Top of Records supplied

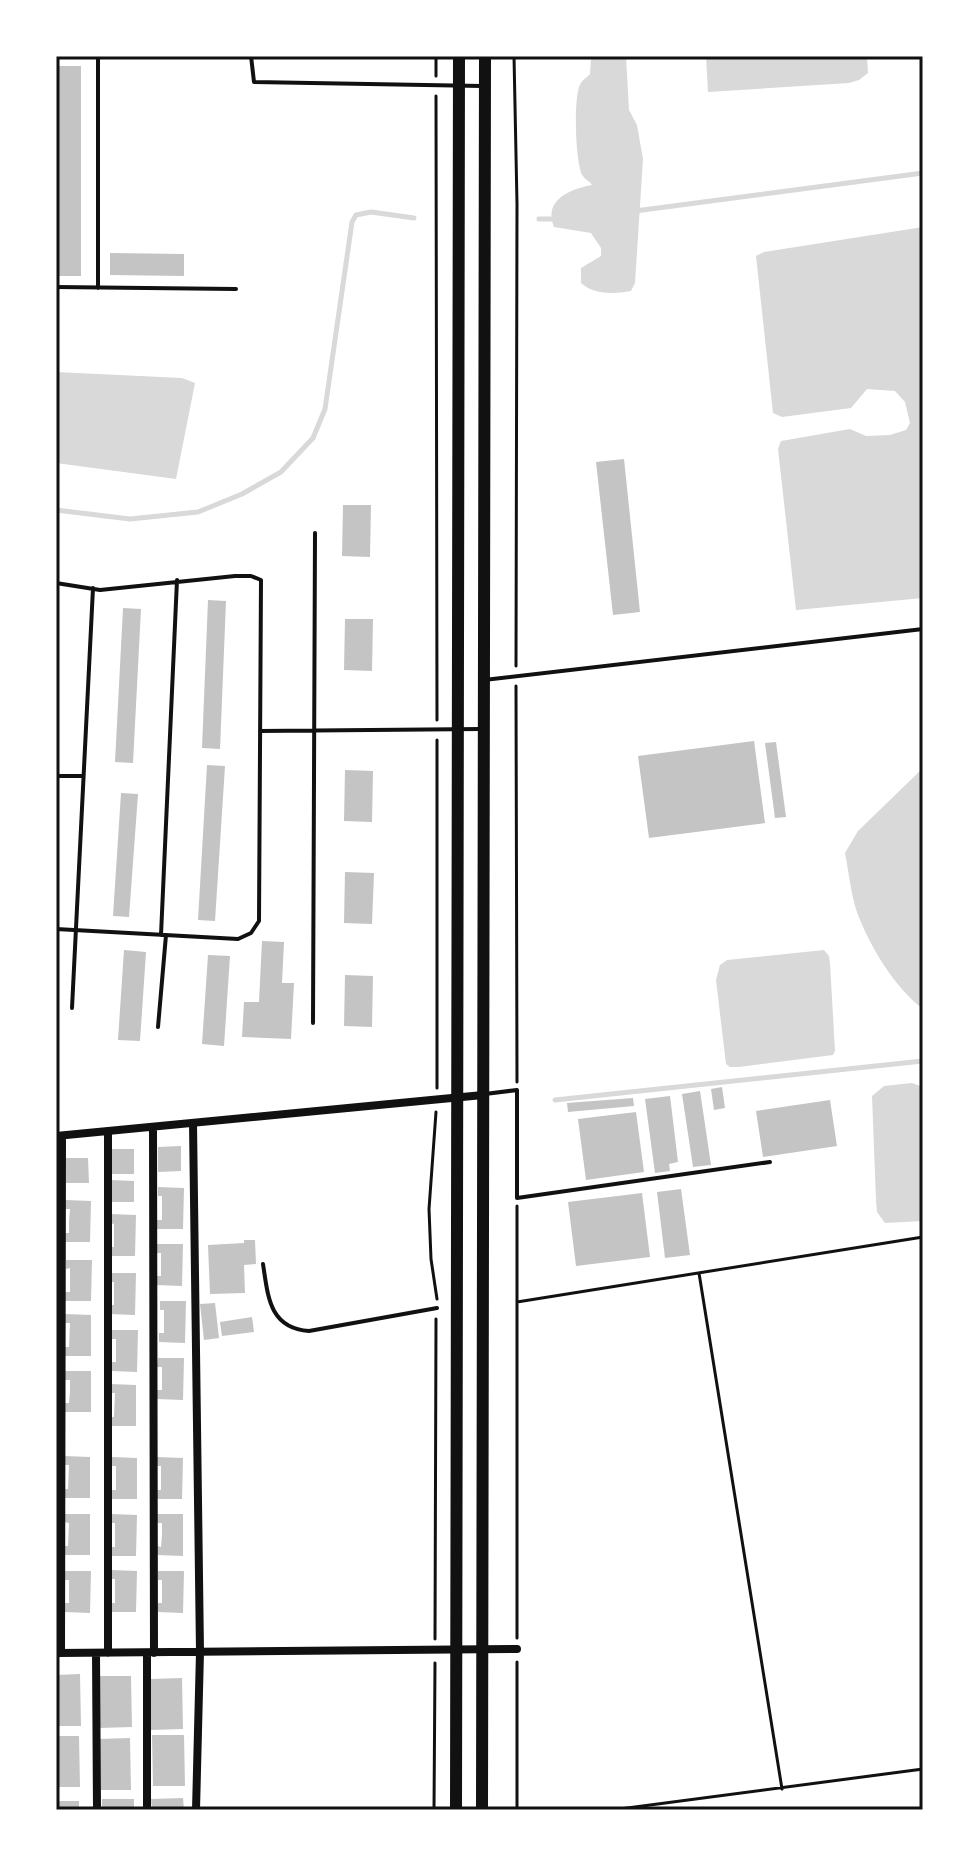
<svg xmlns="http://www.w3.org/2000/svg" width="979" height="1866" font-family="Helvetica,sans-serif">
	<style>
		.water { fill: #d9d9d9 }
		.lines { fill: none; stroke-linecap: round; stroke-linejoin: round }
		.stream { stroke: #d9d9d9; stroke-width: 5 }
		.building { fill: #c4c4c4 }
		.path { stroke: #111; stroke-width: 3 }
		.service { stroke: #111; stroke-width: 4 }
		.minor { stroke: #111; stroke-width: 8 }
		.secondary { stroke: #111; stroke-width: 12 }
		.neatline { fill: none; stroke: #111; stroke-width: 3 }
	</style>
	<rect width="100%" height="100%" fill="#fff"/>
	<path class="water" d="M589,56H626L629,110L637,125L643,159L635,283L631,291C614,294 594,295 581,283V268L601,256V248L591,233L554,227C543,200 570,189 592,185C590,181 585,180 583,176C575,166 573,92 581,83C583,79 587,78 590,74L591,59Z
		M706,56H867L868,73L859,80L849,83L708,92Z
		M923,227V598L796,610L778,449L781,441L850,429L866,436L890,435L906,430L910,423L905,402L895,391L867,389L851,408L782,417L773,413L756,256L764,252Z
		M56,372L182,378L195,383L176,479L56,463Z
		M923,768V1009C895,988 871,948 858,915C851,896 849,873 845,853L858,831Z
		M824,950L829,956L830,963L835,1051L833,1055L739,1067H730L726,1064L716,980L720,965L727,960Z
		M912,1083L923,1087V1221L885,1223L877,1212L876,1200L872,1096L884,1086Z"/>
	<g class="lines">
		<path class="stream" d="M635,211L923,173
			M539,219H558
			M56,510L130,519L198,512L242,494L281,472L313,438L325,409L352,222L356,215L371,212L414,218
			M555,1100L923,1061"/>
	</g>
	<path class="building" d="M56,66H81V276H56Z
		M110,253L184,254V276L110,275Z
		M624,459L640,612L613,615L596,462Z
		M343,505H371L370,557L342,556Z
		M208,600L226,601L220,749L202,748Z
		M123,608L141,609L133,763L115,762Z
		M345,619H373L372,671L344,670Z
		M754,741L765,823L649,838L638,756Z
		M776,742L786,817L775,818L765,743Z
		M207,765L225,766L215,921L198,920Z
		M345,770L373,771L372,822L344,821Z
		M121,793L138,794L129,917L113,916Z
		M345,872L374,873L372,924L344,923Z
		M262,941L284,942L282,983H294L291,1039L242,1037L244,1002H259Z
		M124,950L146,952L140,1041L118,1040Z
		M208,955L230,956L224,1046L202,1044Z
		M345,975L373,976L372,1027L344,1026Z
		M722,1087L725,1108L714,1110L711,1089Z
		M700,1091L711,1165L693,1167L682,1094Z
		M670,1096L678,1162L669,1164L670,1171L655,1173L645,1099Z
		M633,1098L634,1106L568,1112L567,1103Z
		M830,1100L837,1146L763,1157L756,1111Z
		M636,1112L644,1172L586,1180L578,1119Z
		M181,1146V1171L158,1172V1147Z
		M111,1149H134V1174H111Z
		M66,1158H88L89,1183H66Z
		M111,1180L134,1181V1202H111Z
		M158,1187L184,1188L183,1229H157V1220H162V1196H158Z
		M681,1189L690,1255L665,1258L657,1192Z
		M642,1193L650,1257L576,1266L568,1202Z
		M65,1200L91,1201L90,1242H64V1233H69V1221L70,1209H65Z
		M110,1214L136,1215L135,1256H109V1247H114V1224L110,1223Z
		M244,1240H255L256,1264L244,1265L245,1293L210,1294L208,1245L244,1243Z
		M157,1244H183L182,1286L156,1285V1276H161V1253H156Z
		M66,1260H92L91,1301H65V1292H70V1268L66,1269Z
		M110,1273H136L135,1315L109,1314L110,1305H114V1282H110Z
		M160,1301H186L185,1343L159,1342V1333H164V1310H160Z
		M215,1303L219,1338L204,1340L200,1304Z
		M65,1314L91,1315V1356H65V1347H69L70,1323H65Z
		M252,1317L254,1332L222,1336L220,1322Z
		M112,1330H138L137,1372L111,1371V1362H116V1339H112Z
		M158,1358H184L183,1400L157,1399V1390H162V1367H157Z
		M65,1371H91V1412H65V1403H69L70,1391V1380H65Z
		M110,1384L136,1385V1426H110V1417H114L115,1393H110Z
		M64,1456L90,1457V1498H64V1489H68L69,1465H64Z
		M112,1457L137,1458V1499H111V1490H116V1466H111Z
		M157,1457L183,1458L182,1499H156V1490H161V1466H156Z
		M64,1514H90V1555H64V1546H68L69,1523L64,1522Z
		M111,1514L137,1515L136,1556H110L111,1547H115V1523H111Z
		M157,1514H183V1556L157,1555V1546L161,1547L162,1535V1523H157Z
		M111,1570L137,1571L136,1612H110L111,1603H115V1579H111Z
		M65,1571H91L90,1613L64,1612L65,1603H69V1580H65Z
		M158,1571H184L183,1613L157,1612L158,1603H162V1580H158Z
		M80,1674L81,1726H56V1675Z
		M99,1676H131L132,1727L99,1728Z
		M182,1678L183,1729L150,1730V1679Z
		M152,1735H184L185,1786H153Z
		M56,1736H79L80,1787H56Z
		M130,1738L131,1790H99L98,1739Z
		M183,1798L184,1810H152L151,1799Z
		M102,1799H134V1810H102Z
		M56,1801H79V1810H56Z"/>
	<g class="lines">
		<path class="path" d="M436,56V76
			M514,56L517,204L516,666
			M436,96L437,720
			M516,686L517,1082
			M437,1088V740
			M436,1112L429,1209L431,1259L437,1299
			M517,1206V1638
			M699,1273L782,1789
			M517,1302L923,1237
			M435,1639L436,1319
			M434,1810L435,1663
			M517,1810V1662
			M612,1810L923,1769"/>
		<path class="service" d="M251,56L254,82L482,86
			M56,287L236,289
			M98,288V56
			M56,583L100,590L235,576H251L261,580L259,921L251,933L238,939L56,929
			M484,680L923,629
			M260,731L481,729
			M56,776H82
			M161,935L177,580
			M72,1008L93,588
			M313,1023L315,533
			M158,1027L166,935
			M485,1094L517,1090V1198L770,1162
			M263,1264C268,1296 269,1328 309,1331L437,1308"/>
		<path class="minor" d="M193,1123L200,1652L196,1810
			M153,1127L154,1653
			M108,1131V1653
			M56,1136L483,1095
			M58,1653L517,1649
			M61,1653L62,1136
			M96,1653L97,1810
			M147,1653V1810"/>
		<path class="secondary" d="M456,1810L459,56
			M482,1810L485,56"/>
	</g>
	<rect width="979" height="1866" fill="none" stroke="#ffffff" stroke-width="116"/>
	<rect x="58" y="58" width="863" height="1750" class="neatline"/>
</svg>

Bottom of Records supplied

:: Exercise prompt ::
Restate every line of the listing exactly. Pictures are not part of the copy.

:: The answer ::
<svg xmlns="http://www.w3.org/2000/svg" width="979" height="1866" font-family="Helvetica,sans-serif">
	<style>
		.water { fill: #d9d9d9 }
		.lines { fill: none; stroke-linecap: round; stroke-linejoin: round }
		.stream { stroke: #d9d9d9; stroke-width: 5 }
		.building { fill: #c4c4c4 }
		.path { stroke: #111; stroke-width: 3 }
		.service { stroke: #111; stroke-width: 4 }
		.minor { stroke: #111; stroke-width: 8 }
		.secondary { stroke: #111; stroke-width: 12 }
		.neatline { fill: none; stroke: #111; stroke-width: 3 }
	</style>
	<rect width="100%" height="100%" fill="#fff"/>
	<path class="water" d="M589,56H626L629,110L637,125L643,159L635,283L631,291C614,294 594,295 581,283V268L601,256V248L591,233L554,227C543,200 570,189 592,185C590,181 585,180 583,176C575,166 573,92 581,83C583,79 587,78 590,74L591,59Z
		M706,56H867L868,73L859,80L849,83L708,92Z
		M923,227V598L796,610L778,449L781,441L850,429L866,436L890,435L906,430L910,423L905,402L895,391L867,389L851,408L782,417L773,413L756,256L764,252Z
		M56,372L182,378L195,383L176,479L56,463Z
		M923,768V1009C895,988 871,948 858,915C851,896 849,873 845,853L858,831Z
		M824,950L829,956L830,963L835,1051L833,1055L739,1067H730L726,1064L716,980L720,965L727,960Z
		M912,1083L923,1087V1221L885,1223L877,1212L876,1200L872,1096L884,1086Z"/>
	<g class="lines">
		<path class="stream" d="M635,211L923,173
			M539,219H558
			M56,510L130,519L198,512L242,494L281,472L313,438L325,409L352,222L356,215L371,212L414,218
			M555,1100L923,1061"/>
	</g>
	<path class="building" d="M56,66H81V276H56Z
		M110,253L184,254V276L110,275Z
		M624,459L640,612L613,615L596,462Z
		M343,505H371L370,557L342,556Z
		M208,600L226,601L220,749L202,748Z
		M123,608L141,609L133,763L115,762Z
		M345,619H373L372,671L344,670Z
		M754,741L765,823L649,838L638,756Z
		M776,742L786,817L775,818L765,743Z
		M207,765L225,766L215,921L198,920Z
		M345,770L373,771L372,822L344,821Z
		M121,793L138,794L129,917L113,916Z
		M345,872L374,873L372,924L344,923Z
		M262,941L284,942L282,983H294L291,1039L242,1037L244,1002H259Z
		M124,950L146,952L140,1041L118,1040Z
		M208,955L230,956L224,1046L202,1044Z
		M345,975L373,976L372,1027L344,1026Z
		M722,1087L725,1108L714,1110L711,1089Z
		M700,1091L711,1165L693,1167L682,1094Z
		M670,1096L678,1162L669,1164L670,1171L655,1173L645,1099Z
		M633,1098L634,1106L568,1112L567,1103Z
		M830,1100L837,1146L763,1157L756,1111Z
		M636,1112L644,1172L586,1180L578,1119Z
		M181,1146V1171L158,1172V1147Z
		M111,1149H134V1174H111Z
		M66,1158H88L89,1183H66Z
		M111,1180L134,1181V1202H111Z
		M158,1187L184,1188L183,1229H157V1220H162V1196H158Z
		M681,1189L690,1255L665,1258L657,1192Z
		M642,1193L650,1257L576,1266L568,1202Z
		M65,1200L91,1201L90,1242H64V1233H69V1221L70,1209H65Z
		M110,1214L136,1215L135,1256H109V1247H114V1224L110,1223Z
		M244,1240H255L256,1264L244,1265L245,1293L210,1294L208,1245L244,1243Z
		M157,1244H183L182,1286L156,1285V1276H161V1253H156Z
		M66,1260H92L91,1301H65V1292H70V1268L66,1269Z
		M110,1273H136L135,1315L109,1314L110,1305H114V1282H110Z
		M160,1301H186L185,1343L159,1342V1333H164V1310H160Z
		M215,1303L219,1338L204,1340L200,1304Z
		M65,1314L91,1315V1356H65V1347H69L70,1323H65Z
		M252,1317L254,1332L222,1336L220,1322Z
		M112,1330H138L137,1372L111,1371V1362H116V1339H112Z
		M158,1358H184L183,1400L157,1399V1390H162V1367H157Z
		M65,1371H91V1412H65V1403H69L70,1391V1380H65Z
		M110,1384L136,1385V1426H110V1417H114L115,1393H110Z
		M64,1456L90,1457V1498H64V1489H68L69,1465H64Z
		M112,1457L137,1458V1499H111V1490H116V1466H111Z
		M157,1457L183,1458L182,1499H156V1490H161V1466H156Z
		M64,1514H90V1555H64V1546H68L69,1523L64,1522Z
		M111,1514L137,1515L136,1556H110L111,1547H115V1523H111Z
		M157,1514H183V1556L157,1555V1546L161,1547L162,1535V1523H157Z
		M111,1570L137,1571L136,1612H110L111,1603H115V1579H111Z
		M65,1571H91L90,1613L64,1612L65,1603H69V1580H65Z
		M158,1571H184L183,1613L157,1612L158,1603H162V1580H158Z
		M80,1674L81,1726H56V1675Z
		M99,1676H131L132,1727L99,1728Z
		M182,1678L183,1729L150,1730V1679Z
		M152,1735H184L185,1786H153Z
		M56,1736H79L80,1787H56Z
		M130,1738L131,1790H99L98,1739Z
		M183,1798L184,1810H152L151,1799Z
		M102,1799H134V1810H102Z
		M56,1801H79V1810H56Z"/>
	<g class="lines">
		<path class="path" d="M436,56V76
			M514,56L517,204L516,666
			M436,96L437,720
			M516,686L517,1082
			M437,1088V740
			M436,1112L429,1209L431,1259L437,1299
			M517,1206V1638
			M699,1273L782,1789
			M517,1302L923,1237
			M435,1639L436,1319
			M434,1810L435,1663
			M517,1810V1662
			M612,1810L923,1769"/>
		<path class="service" d="M251,56L254,82L482,86
			M56,287L236,289
			M98,288V56
			M56,583L100,590L235,576H251L261,580L259,921L251,933L238,939L56,929
			M484,680L923,629
			M260,731L481,729
			M56,776H82
			M161,935L177,580
			M72,1008L93,588
			M313,1023L315,533
			M158,1027L166,935
			M485,1094L517,1090V1198L770,1162
			M263,1264C268,1296 269,1328 309,1331L437,1308"/>
		<path class="minor" d="M193,1123L200,1652L196,1810
			M153,1127L154,1653
			M108,1131V1653
			M56,1136L483,1095
			M58,1653L517,1649
			M61,1653L62,1136
			M96,1653L97,1810
			M147,1653V1810"/>
		<path class="secondary" d="M456,1810L459,56
			M482,1810L485,56"/>
	</g>
	<rect width="979" height="1866" fill="none" stroke="#ffffff" stroke-width="116"/>
	<rect x="58" y="58" width="863" height="1750" class="neatline"/>
</svg>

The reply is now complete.